The Supreme Court reversed, by a vote of 6-3, the Federal Circuit’s holding that the failure of the Veterans Administration (VA) to provide a required notice should be presumed to be prejudicial.

The Court put the burden on the veteran to demonstrate that the failure to inform the veteran regarding the required evidence was not harmless. The Court said that it was inappropriate to apply a presumption of harm when the VA fails to provide adequate notice regarding the evidence needed for an appeal. The Court emphasized the need for “case-specific application of judgment,” though it approved the use of generalizations about the “natural effects” of certain kinds of errors, as long as there was no mandatory presumption. Justice Breyer wrote for the Court, joined by all the Court’s conservative members. Justices Souter, Stevens and Ginsburg dissented. Shinseki v. Sanders, --- S.Ct. ----, 2009 WL 1045952 (Apr. 21, 2009) (No. 07–1209).

 

The petitioners in Sanders and a consolidated case were denied benefits, and claimed that the VA failed in its statutory notice duties. The VA must tell claimants what information they need to substantiate their claims, what information the VA will provide, and what information the claimant must provide. 38 U. S. C.  § 5103(a). The law instructs the Veterans Court to “take due account of the rule of prejudicial error.” §7261(b)(2). The Federal Circuit, which reviews all such cases, applied an automatic presumption that such notice errors are harmful, and required the VA to rebut that presumption.

 

In shifting the burden to the veteran, the Supreme Court framed the VA statute as similar to other civil statutes.  The Supreme Court held that the veterans’ statute required “the same kind of ‘harmless-error’ rule that courts ordinarily apply in civil cases.” The Court noted that the same “prejudicial error” language appears in the Administrative Procedure Act (APA), and that the law’s legislative history showed it was intended to have the same standard as the APA. Furthermore, the Court said the Federal Circuit’s framework was not consistent with APA-style harmless error analysis.

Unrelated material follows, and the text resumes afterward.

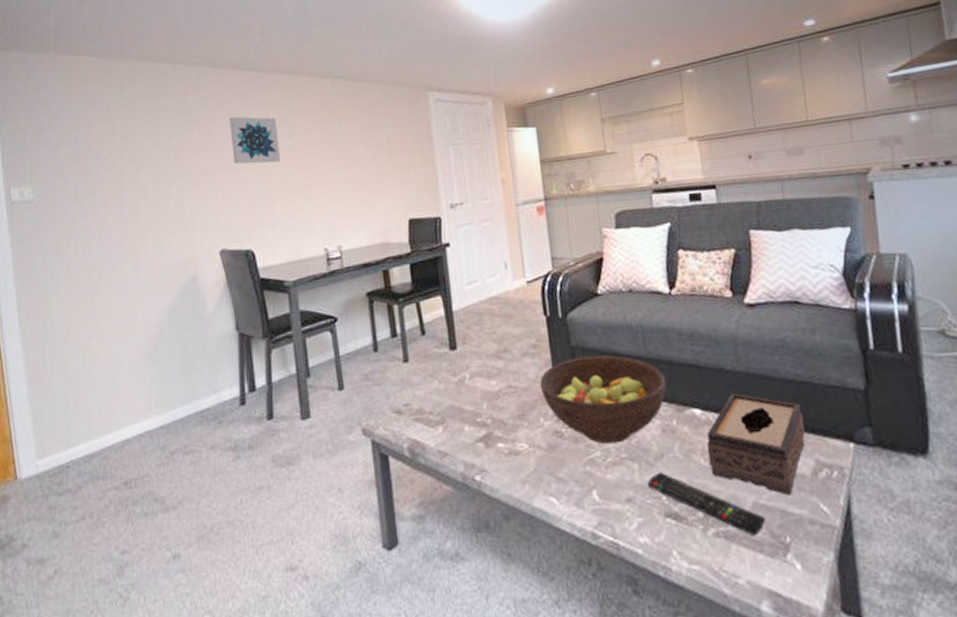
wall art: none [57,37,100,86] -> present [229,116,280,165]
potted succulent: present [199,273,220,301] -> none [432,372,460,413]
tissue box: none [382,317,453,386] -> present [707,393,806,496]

          The Court said it found three flaws with the Federal Circuit’s approach. First, it was too rigid and complex. Instead of being based on individual facts, the Court said, this framework employed technical presumptions that would lead to findings of harm where that was no harm. Second, the approach placed unreasonable burdens on the VA. According to the Court, it might be impossible for the VA to prove the nonexistence of evidence that would help the claimant, or to prove the claimant’s state of mind. The approach therefore “encourages abuse of the judicial process and diminishes the public’s confidence in the fair and effective operation of the judicial system.” Third, the Court said it is well-established that the burden of showing harm should normally rest with the person challenging a decision, because they “will likely be in a position at least as good as, and often better than, the opposing party” to establish harm. The Court said it had only held otherwise in criminal cases.

 

          The Court qualified its holding, however, by reaffirming that “courts may sometimes make empirically based generalizations about what kinds of errors are likely, as a factual matter, to prove harmful.” See Kotteakos v. United States, 328 U. S. 750, 760 (1946). By drawing on the court’s own experience that reveals such “natural effects,” the majority said, a court “might properly influence, though not control, future determinations.” In the context of veterans benefits, the Court said these trends are for the Veterans Court, rather than the Federal Circuit, to consider, due to the limited factual review in these cases. More generally, however, this qualification is significant because it should be applicable to harmful error analysis in other contexts as well.

 

          Additionally, the Court said that courts’ traditional “special solicitude for the veterans’ cause,” the VA’s special duty to veterans, and the non-adversarial nature of the claims process, “might lead a reviewing court to consider harmful in a veteran’s case error that it might consider harmless in other circumstances.”

 

          The Court reversed the Federal Circuit in Sanders’s case, saying it was clear that the VA’s failure to state what information it would provide was harmless, in light of Sanders’s six-decade-long dispute over an eye injury allegedly caused in World War II. In the other case, Shinseki v. Simmons, the Court said it was not clear whether the VA’s failure to state what information Simmons needed for her claim was harmful, and remanded for further consideration by the Veterans Court.

 

          In dissent, Justice Souter emphasized the uniqueness of the veteran’s statute and the “congressional policy of favoring veterans.”  He argued that the allocation of the burden of proof should be different in different civil contexts, and that placing the burden of proof on veterans in benefits cases is unwarranted. “The VA,” he wrote, “differs from virtually every other agency” because its duty is to help the claimant develop his cases, and Congress’s clear choice in other statutory provisions to favor veterans in reviews of VA decisions. Accordingly, any ambiguity in the statute should be resolved in the veteran’s favor. Moreover, Souter said the Federal Circuit’s framework was neither rigid nor unworkable, as demonstrated by several cases in which the VA has succeeded in establishing harmless error.